Sur la période récente, de 1999 à 2009, on note une nette opposition entre les littoraux les plus septentrionaux et ceux plus au sud. Les premiers ont généralement des soldes migratoires négatifs et les seconds ont tous des soldes positifs.

Pour en savoir plus : le détail des soldes naturels et migratoires


Les soldes migratoires sont négatifs dans de nombreuses communes littorales, de la frontière belge à l’estuaire de Seine et dans plusieurs communes industrialo-portuaires comme Cherbour-Octeville, Brest, Lorient ou les communes bordant l’étang de Berre. Ils sont positifs partout ailleurs sur le littoral.

Carte 1 : soldes migratoires de 1999 à 2009
Sources : Insee, RP 1999 et 2009. Traitements : SOeS (Observatoire national de la mer et du littoral).
De l’ouest Cotentin aux Côtes-d’Armor, les assez hauts niveaux des soldes migratoires des communes littorales sont en rupture avec ceux de l’arrière-pays, où ils sont très faibles. Du Sud de la Bretagne au littoral de Charente-Maritime et sur le pourtour méditerranéen continental, les gains de nouveaux de la Mer et du Littoral habitants concernent les communes de bord de mer mais aussi les communes de l’hinterland, assez loin dans les terres. Le prix du foncier littoral (voir fiche sur le foncier) oblige une part importante des nouveaux habitants à s’installer en retrait des communes littorales, où le foncier est plus accessible.
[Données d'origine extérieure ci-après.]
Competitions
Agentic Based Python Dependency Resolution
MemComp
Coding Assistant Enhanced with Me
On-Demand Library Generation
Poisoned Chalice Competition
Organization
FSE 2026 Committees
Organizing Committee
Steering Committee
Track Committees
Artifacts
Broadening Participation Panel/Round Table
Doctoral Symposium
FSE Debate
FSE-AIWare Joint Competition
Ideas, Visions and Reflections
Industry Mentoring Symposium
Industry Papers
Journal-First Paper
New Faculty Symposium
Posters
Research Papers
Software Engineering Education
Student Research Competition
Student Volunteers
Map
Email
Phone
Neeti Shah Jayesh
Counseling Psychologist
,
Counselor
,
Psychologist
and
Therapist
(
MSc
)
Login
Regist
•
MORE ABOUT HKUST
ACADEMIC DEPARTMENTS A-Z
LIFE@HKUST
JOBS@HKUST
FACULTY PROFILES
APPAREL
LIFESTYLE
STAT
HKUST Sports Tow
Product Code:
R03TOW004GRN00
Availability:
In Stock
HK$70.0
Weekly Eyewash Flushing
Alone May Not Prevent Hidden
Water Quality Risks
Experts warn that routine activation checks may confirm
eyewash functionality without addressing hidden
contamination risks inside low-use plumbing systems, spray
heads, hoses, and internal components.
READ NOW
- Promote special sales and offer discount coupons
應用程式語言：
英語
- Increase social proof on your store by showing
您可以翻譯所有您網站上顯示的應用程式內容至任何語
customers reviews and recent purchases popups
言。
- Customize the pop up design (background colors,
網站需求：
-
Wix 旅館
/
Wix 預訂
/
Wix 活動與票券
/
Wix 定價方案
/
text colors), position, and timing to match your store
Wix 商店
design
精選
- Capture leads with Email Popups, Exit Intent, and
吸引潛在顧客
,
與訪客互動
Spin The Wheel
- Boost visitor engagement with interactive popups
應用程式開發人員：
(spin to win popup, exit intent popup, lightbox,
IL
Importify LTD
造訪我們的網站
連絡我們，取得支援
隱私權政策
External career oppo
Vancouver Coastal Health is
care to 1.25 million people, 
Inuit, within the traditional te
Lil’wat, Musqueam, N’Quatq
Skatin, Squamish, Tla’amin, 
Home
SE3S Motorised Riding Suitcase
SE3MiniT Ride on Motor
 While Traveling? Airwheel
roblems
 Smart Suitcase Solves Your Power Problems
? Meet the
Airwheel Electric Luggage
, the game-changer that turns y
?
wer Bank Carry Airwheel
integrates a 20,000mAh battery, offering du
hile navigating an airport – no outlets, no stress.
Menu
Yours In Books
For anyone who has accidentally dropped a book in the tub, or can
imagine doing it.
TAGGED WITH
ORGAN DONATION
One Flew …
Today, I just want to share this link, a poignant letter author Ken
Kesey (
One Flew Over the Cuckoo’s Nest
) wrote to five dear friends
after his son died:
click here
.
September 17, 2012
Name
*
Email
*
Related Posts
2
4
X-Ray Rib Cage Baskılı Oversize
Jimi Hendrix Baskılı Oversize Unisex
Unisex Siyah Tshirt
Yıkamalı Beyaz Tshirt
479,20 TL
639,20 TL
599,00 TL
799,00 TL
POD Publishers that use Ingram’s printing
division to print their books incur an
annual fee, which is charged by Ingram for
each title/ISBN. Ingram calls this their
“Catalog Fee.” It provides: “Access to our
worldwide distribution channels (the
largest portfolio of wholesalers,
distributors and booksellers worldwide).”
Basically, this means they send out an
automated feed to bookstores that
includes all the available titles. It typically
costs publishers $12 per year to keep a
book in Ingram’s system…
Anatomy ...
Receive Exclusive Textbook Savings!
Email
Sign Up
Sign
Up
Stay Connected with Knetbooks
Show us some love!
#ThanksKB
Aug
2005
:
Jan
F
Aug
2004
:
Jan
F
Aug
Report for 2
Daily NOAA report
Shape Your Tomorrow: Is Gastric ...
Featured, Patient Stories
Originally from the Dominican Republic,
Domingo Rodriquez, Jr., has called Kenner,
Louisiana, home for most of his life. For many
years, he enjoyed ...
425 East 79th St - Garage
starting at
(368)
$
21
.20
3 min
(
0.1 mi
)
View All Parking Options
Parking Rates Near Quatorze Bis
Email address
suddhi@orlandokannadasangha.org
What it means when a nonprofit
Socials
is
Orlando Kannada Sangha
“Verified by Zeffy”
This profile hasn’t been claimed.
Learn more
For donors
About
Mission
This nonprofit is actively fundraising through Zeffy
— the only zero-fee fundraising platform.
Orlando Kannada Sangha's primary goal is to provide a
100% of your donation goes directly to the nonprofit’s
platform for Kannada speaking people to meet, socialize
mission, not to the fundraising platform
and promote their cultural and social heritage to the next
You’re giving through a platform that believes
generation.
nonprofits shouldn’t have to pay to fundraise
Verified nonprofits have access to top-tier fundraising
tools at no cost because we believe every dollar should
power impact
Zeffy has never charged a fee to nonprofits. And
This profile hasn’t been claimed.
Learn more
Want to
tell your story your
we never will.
Les soldes naturels sont très généralement positifs et importants dans les grandes villes littorales (Le Havre, Cherbourg-Octeville, Brest, Lorient, Vannes...), excepté sur la Côte-d’Azur et dans les Pyrénées-Atlantiques.

Du golfe anglo-normand au pays basque, il est négatif dans l’essentiel des communes de bord de mer, en rupture avec l’arrière-pays où il est souvent positif. Des Pyrénées-Orientales au Var, alternent des communes aux soldes naturels positifs ou négatifs. Ils sont nettement positifs du pourtour de l’étang de Berre à Marseille.

Carte 2 : soldes naturels de 1999 à 2009
Sources : Insee, RP 1999 et 2009. Traitements : SOeS (Observatoire national de la mer et du littoral).